### Action item
How many separate lines of the data contain "Hannah"? Give the count and nothing else.

### Given data

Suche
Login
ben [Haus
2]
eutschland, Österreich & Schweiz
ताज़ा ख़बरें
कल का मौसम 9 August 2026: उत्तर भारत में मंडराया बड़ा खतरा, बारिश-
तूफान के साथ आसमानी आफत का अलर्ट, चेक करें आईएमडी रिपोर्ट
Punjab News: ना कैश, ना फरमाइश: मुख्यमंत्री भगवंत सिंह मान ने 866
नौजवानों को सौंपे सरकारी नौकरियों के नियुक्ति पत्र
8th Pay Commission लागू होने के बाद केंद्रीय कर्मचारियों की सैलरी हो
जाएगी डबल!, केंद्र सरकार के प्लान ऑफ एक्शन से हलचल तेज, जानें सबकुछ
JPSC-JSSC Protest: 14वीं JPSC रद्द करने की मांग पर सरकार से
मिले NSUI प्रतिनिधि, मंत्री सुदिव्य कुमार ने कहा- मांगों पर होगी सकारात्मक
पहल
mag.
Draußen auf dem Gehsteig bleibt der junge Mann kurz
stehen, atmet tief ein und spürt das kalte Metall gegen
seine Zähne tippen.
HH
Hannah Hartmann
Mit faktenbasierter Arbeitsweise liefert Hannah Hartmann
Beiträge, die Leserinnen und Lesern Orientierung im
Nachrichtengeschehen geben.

### Output for this exercise
2